La espera se vuelve demasiado corta junto a mis padres cuando llaman a mi vuelo por el altavoz y sé que el momento ha llegado.
Respira hondo, Love. No es el fin del mundo. Solo te vas a Nueva York, no a la luna.
Me levanto y, por supuesto, mamá ya está llorando. Bueno, lo de llorar es un decir, porque en realidad parece que se le ha metido una cebolla ardiente en cada ojo y está tratando de contenerlo como una campeona.
—Mamá, estaré bien, no hagas berrinche—le digo, pero mi voz tiembla un poco, creo que se lo estoy pidiendo más por mí misma que por ella. ¡Vamos, Love! No te derrumbes justo ahora.
Mamá me envuelve en un abrazo de oso que casi me deja sin aire. ¡Genial! Mi epitafio será: “Aquí yace Love, estrangulada por el amor maternal.”
—No te olvides de llamarnos todos los días. Ni se te ocurra perderte en la gran ciudad. Y si algo va mal, vuelve a casa. Aquí siempre tendrás un lugar. —Lo dice como si Nueva York fuera Mordor y yo estuviera yendo a destruir el Anillo Único.
Papá, por supuesto, opta por un abrazo más breve e igual de sentido.
—Buena suerte—dice, y su tono es tan neutral que no sé si realmente me está deseando suerte o solo me está recordando que no lo olvide en Navidad.
Me despido rápidamente, porque si sigo un segundo más, voy a empezar a llorar como un bebé al que le quitan su chupete. Camino hacia la puerta de embarque, con el corazón latiendo rápido, como si estuviera entrando a un programa de supervivencia en vez de subiendo a un avión. Justo antes de cruzar las puertas automáticas, mamá grita:
—¡Love, lleva siempre un pañuelo por si necesitas llorar!
—¡O por si alguien más necesita llorar!—añade papá, porque en su mundo, incluso las crisis emocionales deben resolverse de manera práctica.
Les dedico una última sonrisa y paso al embarque.
Aquí el ambiente es un caos porque parece que hay un conocidísimo actor que está por entrar en primera clase y no entiendo ni madres por qué detienen todo para que sus fanáticas queden contenidas fuera de la zona de embarque.
–¿Y a estas qué les picó?–me pregunta una anciana que se ha puesto justo detrás de ti.

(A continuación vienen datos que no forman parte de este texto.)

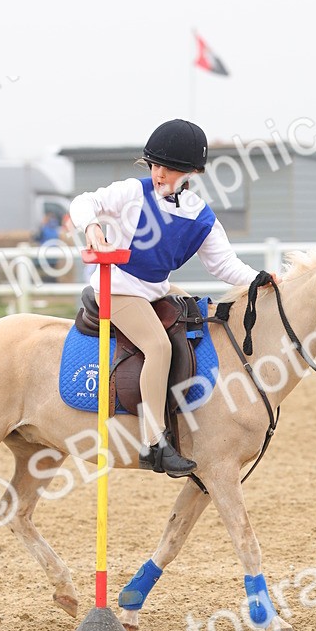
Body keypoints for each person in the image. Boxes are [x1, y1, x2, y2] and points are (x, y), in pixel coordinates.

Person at [69, 119, 259, 476]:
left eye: (169, 168)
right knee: (158, 346)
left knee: (199, 312)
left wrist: (261, 279)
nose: (159, 173)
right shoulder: (130, 193)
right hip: (119, 286)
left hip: (155, 290)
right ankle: (155, 442)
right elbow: (84, 201)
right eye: (155, 165)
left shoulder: (198, 214)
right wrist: (92, 226)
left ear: (190, 173)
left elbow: (224, 265)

–Cariño, parece que el actor es un guapetón de tus telenovelas–le dice otro anciano quien parece ser su pareja. ¡Qué dulces se ven los dos, ya viejecitos y viajando juntos!
–No llego a verlo. ¿Cómo se llama? ¿Jackson?

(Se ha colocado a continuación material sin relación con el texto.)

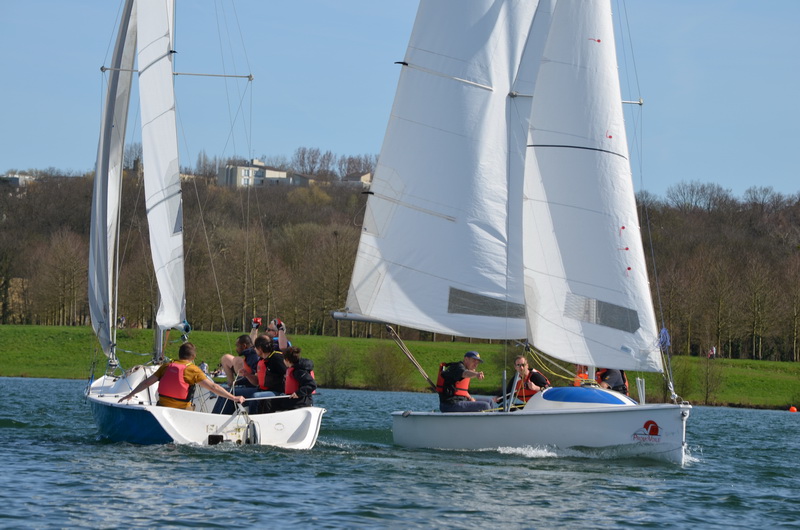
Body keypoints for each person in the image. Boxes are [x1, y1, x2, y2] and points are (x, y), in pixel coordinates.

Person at [118, 342, 245, 409]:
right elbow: (213, 387)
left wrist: (130, 394)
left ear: (179, 354)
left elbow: (147, 383)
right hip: (183, 410)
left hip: (162, 407)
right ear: (194, 357)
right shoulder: (193, 370)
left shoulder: (166, 366)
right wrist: (233, 397)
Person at [273, 346, 316, 411]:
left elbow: (311, 384)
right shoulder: (294, 370)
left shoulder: (298, 371)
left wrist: (298, 393)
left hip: (300, 404)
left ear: (287, 360)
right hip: (293, 403)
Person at [251, 335, 287, 412]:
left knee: (255, 396)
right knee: (234, 391)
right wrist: (246, 375)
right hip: (262, 390)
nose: (254, 349)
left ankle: (252, 417)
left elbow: (287, 374)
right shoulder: (262, 359)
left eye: (255, 348)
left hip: (278, 392)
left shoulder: (277, 358)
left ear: (260, 349)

Escucho a todas las chicas gritando mientras la gente de seguridad las empuja fuera:
–¡Jaxton, Jaxton!
–¡Eres mi ídolo!
–¡Te amo!
–¡Cásate conmigo!
–¡Cambiaste mi vida!
–¡Jaaaaxtooon!
Ahora entiendo por qué papá no les quiere: ¡retrasan los vuelos!
Finalmente cesa el caos y llegó la hora de abordar mi cómoda clase económica hasta bien que nos apartamos con la pareja de ancianos.
Subo al avión, buscando mi asiento con la esperanza de no estar al lado de alguien que quiera contarme la historia de su vida durante las próximas dos horas. Me siento, respiro hondo, y miro por la ventana. Adiós, Ohio. Adiós, mamá. Adiós, papá y tu sabiduría sobre actores sospechosos.
Cuando el avión despega, me doy cuenta de que no hay vuelta atrás. Nueva York, allá voy. ¿Qué es lo peor que podría pasar? ¿Que me pierda en el metro? ¿Que me atropelle un taxi? Bueno, lo importante es que no soy la clase de chica que se rinde fácilmente. O al menos, eso es lo que me repito mientras aprieto el billete de 20 dólares que me dio papá.
Porque si Nueva York se atreve a desafiarme, está a punto de conocer lo que es una chica de Ohio... ¡con pañuelos de sobra para llorar!